PROBLEM DESCRIPTION. Write out all the data verbatim. Skip images.

SOURCE DATA.

▬▬▬

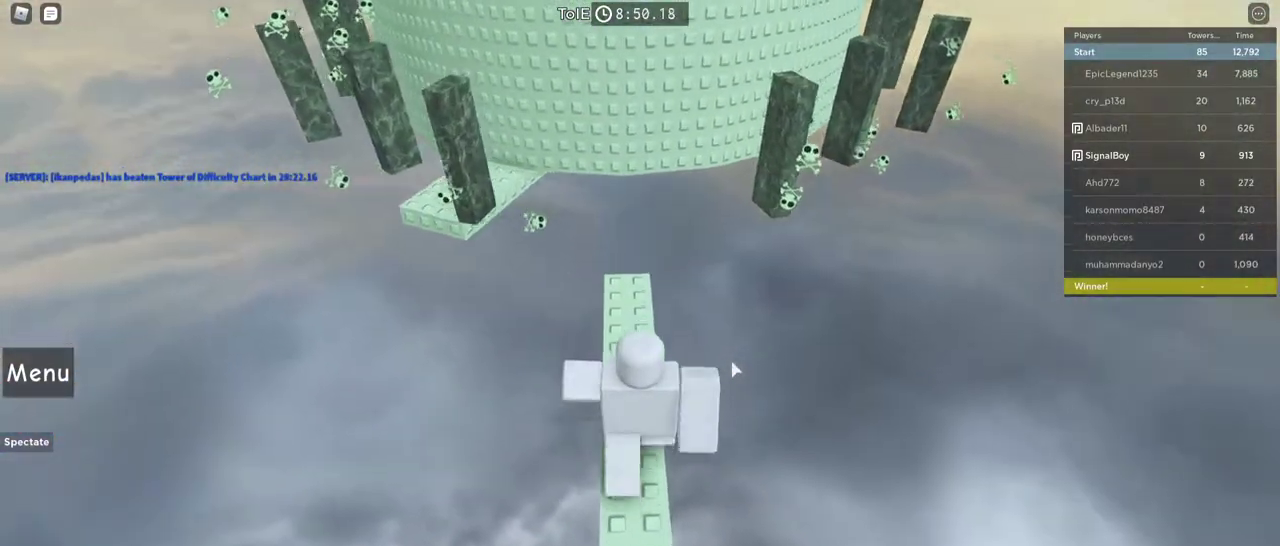
{"keys": [], "mouse": ["right"], "events": [[67, "w", "up"], [217, "w", "down"], [450, "w", "up"]]}
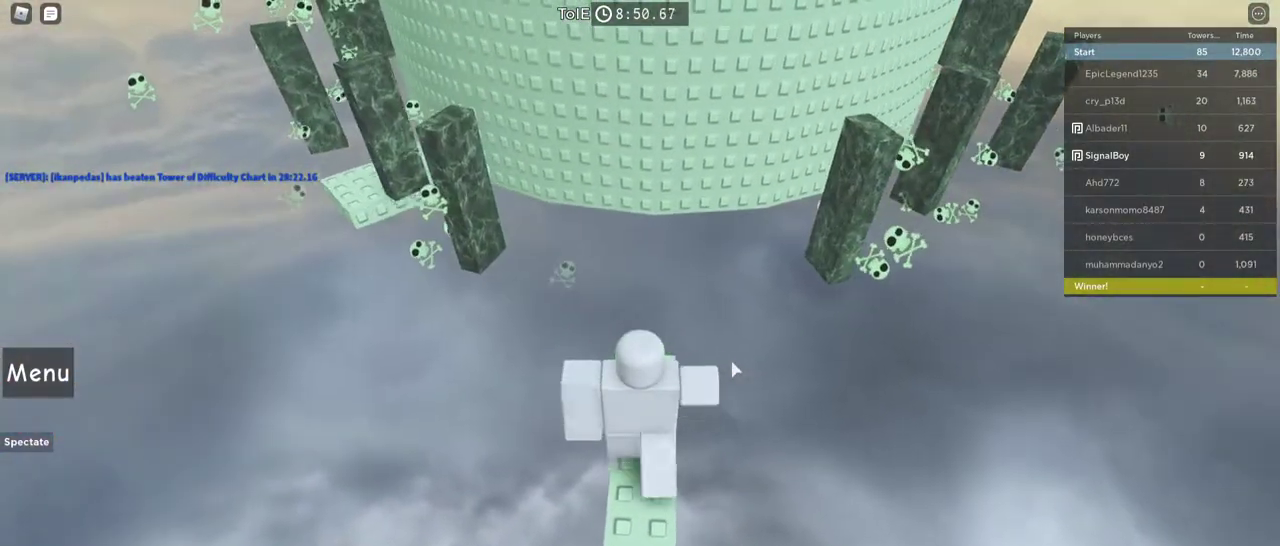
{"keys": [], "mouse": ["right"], "events": []}
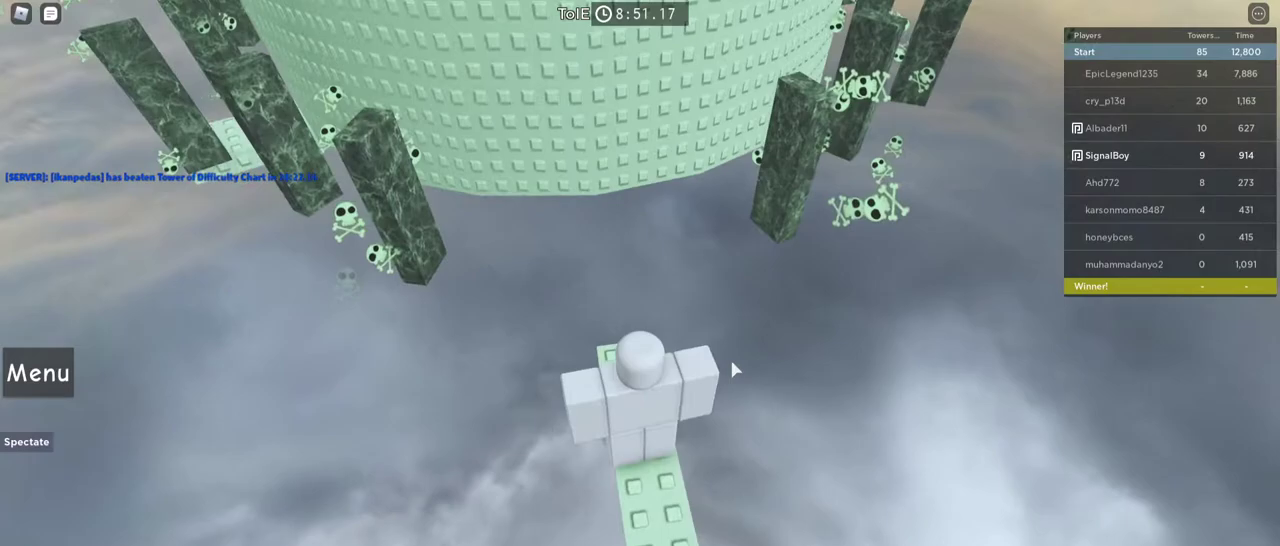
{"keys": [], "mouse": ["right"], "events": []}
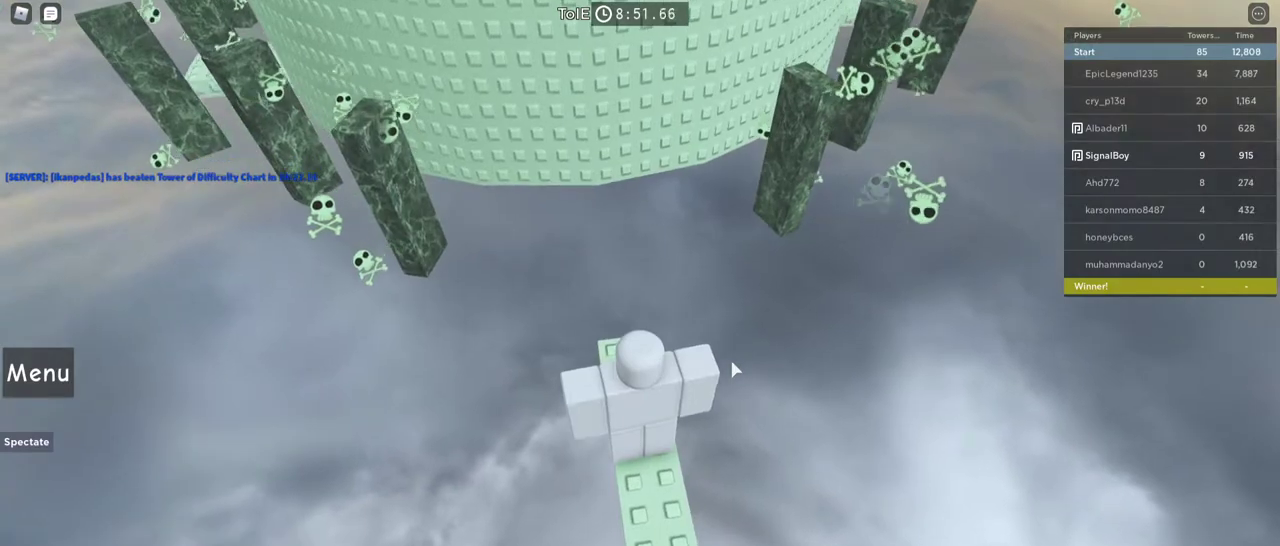
{"keys": [], "mouse": ["right"], "events": []}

▬▬▬

WORKED SOLUTION.
{"keys": [], "mouse": ["right"], "events": [[67, "w", "up"], [217, "w", "down"], [450, "w", "up"]]}
{"keys": [], "mouse": ["right"], "events": []}
{"keys": [], "mouse": ["right"], "events": []}
{"keys": [], "mouse": ["right"], "events": []}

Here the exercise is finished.